The required output is the stretch from the line containing "värskendava aroomi ning" through the line containing "Die Ständige Konferenz" in the records below, unaltered and with no pictures.

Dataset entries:
════

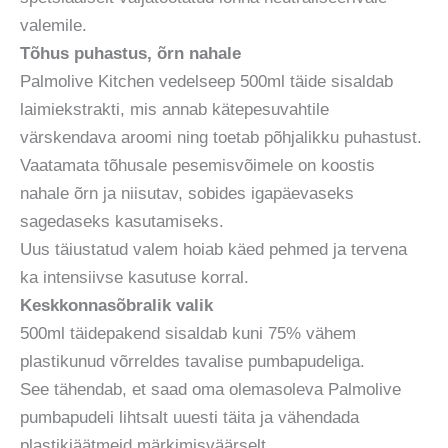
valemile.
Tõhus puhastus, õrn nahale
Palmolive Kitchen vedelseep 500ml täide sisaldab
laimiekstrakti, mis annab kätepesuvahtile
värskendava aroomi ning toetab põhjalikku puhastust.
Vaatamata tõhusale pesemisvõimele on koostis
nahale õrn ja niisutav, sobides igapäevaseks
sagedaseks kasutamiseks.
Uus täiustatud valem hoiab käed pehmed ja tervena
ka intensiivse kasutuse korral.
Keskkonnasõbralik valik
500ml täidepakend sisaldab kuni 75% vähem
plastikunud võrreldes tavalise pumbapudeliga.
See tähendab, et saad oma olemasoleva Palmolive
pumbapudeli lihtsalt uuesti täita ja vähendada
plastikjäätmeid märkimisväärselt.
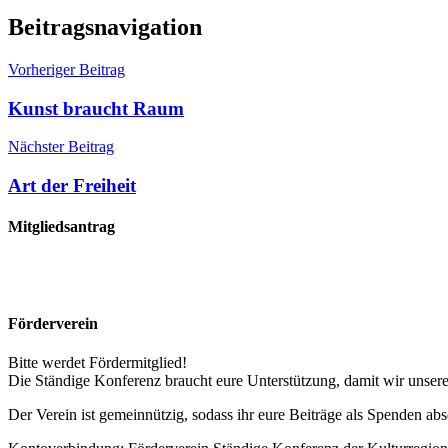
Beitragsnavigation
Vorheriger Beitrag
Kunst braucht Raum
Nächster Beitrag
Art der Freiheit
Mitgliedsantrag
Förderverein
Bitte werdet Fördermitglied!
Die Ständige Konferenz braucht eure Unterstützung, damit wir unser
Der Verein ist gemeinnützig, sodass ihr eure Beiträge als Spenden abs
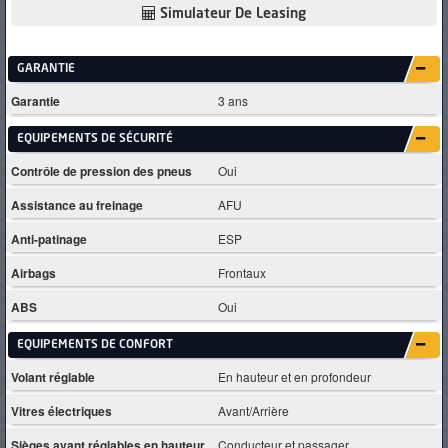
Simulateur De Leasing
GARANTIE
Garantie
3 ans
EQUIPEMENTS DE SÉCURITÉ
Contrôle de pression des pneus
Oui
Assistance au freinage
AFU
Anti-patinage
ESP
Airbags
Frontaux
ABS
Oui
EQUIPEMENTS DE CONFORT
Volant réglable
En hauteur et en profondeur
Vitres électriques
Avant/Arrière
Sièges avant réglables en hauteur
Conducteur et passager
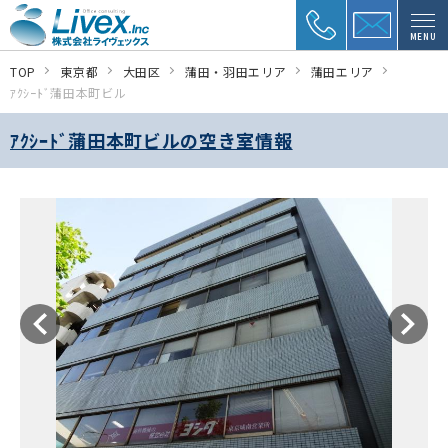
MENU
TOP
東京都
大田区
蒲田・羽田エリア
蒲田エリア
ｱｸｼｰﾄﾞ蒲田本町ビル
ｱｸｼｰﾄﾞ蒲田本町ビルの空き室情報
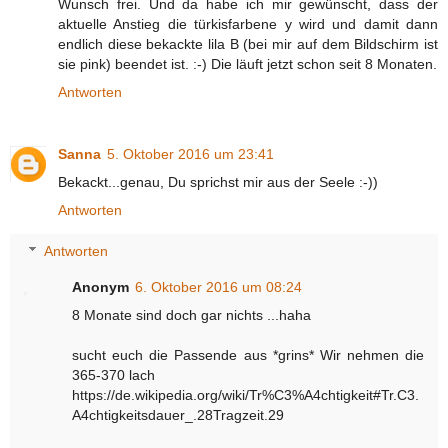
Wunsch frei. Und da habe ich mir gewünscht, dass der
aktuelle Anstieg die türkisfarbene y wird und damit dann
endlich diese bekackte lila B (bei mir auf dem Bildschirm ist
sie pink) beendet ist. :-) Die läuft jetzt schon seit 8 Monaten.
Antworten
Sanna
5. Oktober 2016 um 23:41
Bekackt...genau, Du sprichst mir aus der Seele :-))
Antworten
Antworten
Anonym
6. Oktober 2016 um 08:24
8 Monate sind doch gar nichts ...haha
sucht euch die Passende aus *grins* Wir nehmen die
365-370 lach
https://de.wikipedia.org/wiki/Tr%C3%A4chtigkeit#Tr.C3.
A4chtigkeitsdauer_.28Tragzeit.29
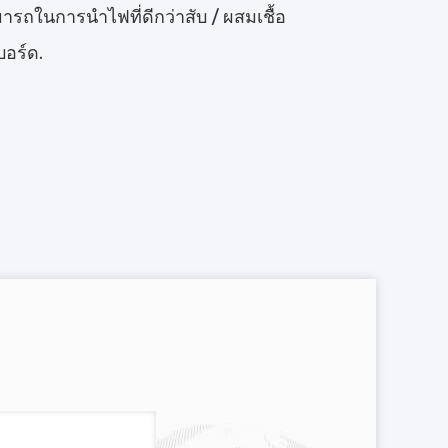
ในการนําไฟที่ดีกว่าสับ / ผสมเชื้อ
อร์ด.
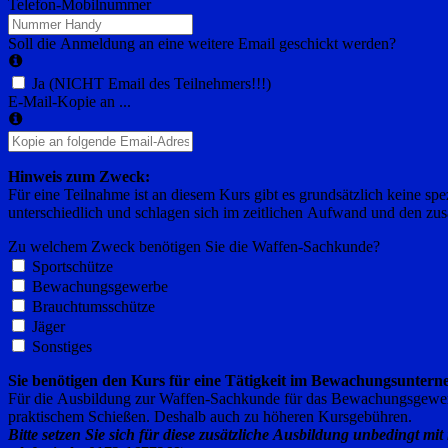
Telefon-Mobilnummer
Soll die Anmeldung an eine weitere Email geschickt werden?
Ja (NICHT Email des Teilnehmers!!!)
E-Mail-Kopie an ...
Hinweis zum Zweck:
Für eine Teilnahme ist an diesem Kurs gibt es grundsätzlich keine s
unterschiedlich und schlagen sich im zeitlichen Aufwand und den zus
Zu welchem Zweck benötigen Sie die Waffen-Sachkunde?
Sportschütze
Bewachungsgewerbe
Brauchtumsschütze
Jäger
Sonstiges
Sie benötigen den Kurs für eine Tätigkeit im Bewachungsunter
Für die Ausbildung zur Waffen-Sachkunde für das Bewachungsgewerbe 
praktischem Schießen. Deshalb auch zu höheren Kursgebühren.
Bitte setzen Sie sich für diese zusätzliche Ausbildung unbedingt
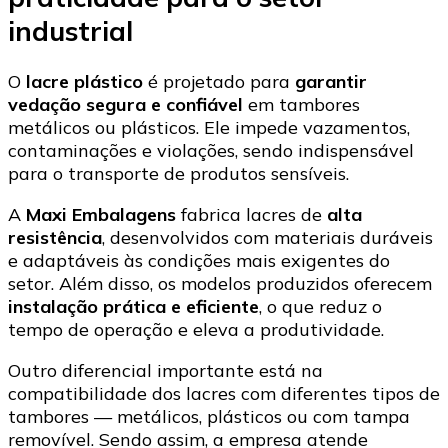
industrial
O
lacre plástico
é projetado para
garantir
vedação segura e confiável
em tambores
metálicos ou plásticos. Ele impede vazamentos,
contaminações e violações, sendo indispensável
para o transporte de produtos sensíveis.
A
Maxi Embalagens
fabrica lacres de
alta
resistência
, desenvolvidos com materiais duráveis
e adaptáveis às condições mais exigentes do
setor. Além disso, os modelos produzidos oferecem
instalação prática e eficiente
, o que reduz o
tempo de operação e eleva a produtividade.
Outro diferencial importante está na
compatibilidade dos lacres com diferentes tipos de
tambores — metálicos, plásticos ou com tampa
removível. Sendo assim, a empresa atende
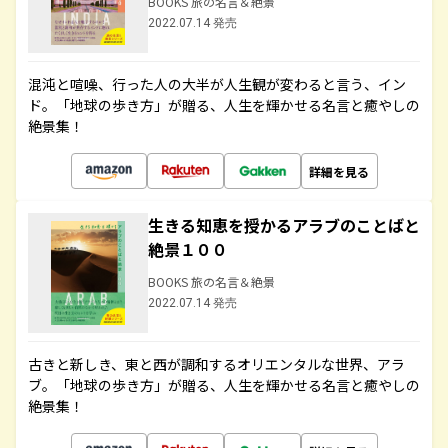
BOOKS 旅の名言＆絶景
2022.07.14 発売
混沌と喧噪、行った人の大半が人生観が変わると言う、イン
ド。「地球の歩き方」が贈る、人生を輝かせる名言と癒やしの
絶景集！
詳細を見る
生きる知恵を授かるアラブのことばと
絶景１００
BOOKS 旅の名言＆絶景
2022.07.14 発売
古きと新しき、東と西が調和するオリエンタルな世界、アラ
ブ。「地球の歩き方」が贈る、人生を輝かせる名言と癒やしの
絶景集！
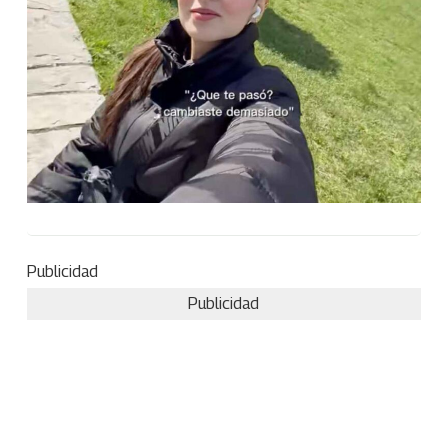
Publicidad
Publicidad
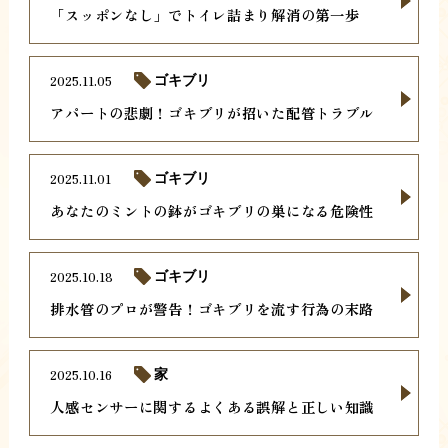
「スッポンなし」でトイレ詰まり解消の第一歩
2025.11.05
ゴキブリ
アパートの悲劇！ゴキブリが招いた配管トラブル
2025.11.01
ゴキブリ
あなたのミントの鉢がゴキブリの巣になる危険性
2025.10.18
ゴキブリ
排水管のプロが警告！ゴキブリを流す行為の末路
2025.10.16
家
人感センサーに関するよくある誤解と正しい知識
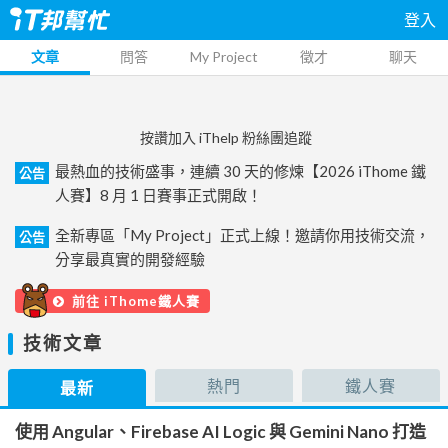
登入
文章
問答
My Project
徵才
聊天
按讚加入 iThelp 粉絲團追蹤
最熱血的技術盛事，連續 30 天的修煉【2026 iThome 鐵
公告
人賽】8 月 1 日賽事正式開啟！
全新專區「My Project」正式上線！邀請你用技術交流，
公告
分享最真實的開發經驗
前往 iThome鐵人賽
技術文章
熱門
鐵人賽
最新
使用 Angular、Firebase AI Logic 與 Gemini Nano 打造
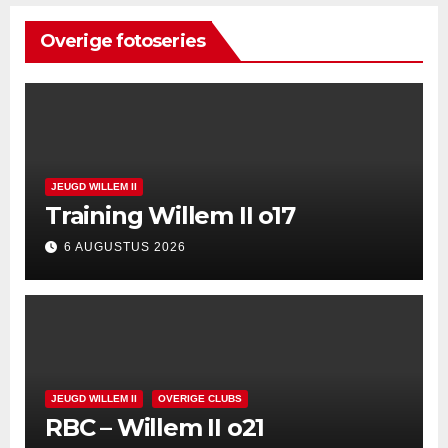
Overige fotoseries
JEUGD WILLEM II
Training Willem II o17
6 AUGUSTUS 2026
JEUGD WILLEM II
OVERIGE CLUBS
RBC – Willem II o21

════

» **Exercise response**
värskendava aroomi ning toetab põhjalikku puhastust.
Vaatamata tõhusale pesemisvõimele on koostis
nahale õrn ja niisutav, sobides igapäevaseks
sagedaseks kasutamiseks.
Uus täiustatud valem hoiab käed pehmed ja tervena
ka intensiivse kasutuse korral.
Keskkonnasõbralik valik
500ml täidepakend sisaldab kuni 75% vähem
plastikunud võrreldes tavalise pumbapudeliga.
See tähendab, et saad oma olemasoleva Palmolive
pumbapudeli lihtsalt uuesti täita ja vähendada
plastikjäätmeid märkimisväärselt.
Beitragsnavigation
Vorheriger Beitrag
Kunst braucht Raum
Nächster Beitrag
Art der Freiheit
Mitgliedsantrag
Förderverein
Bitte werdet Fördermitglied!
Die Ständige Konferenz braucht eure Unterstützung, damit wir unser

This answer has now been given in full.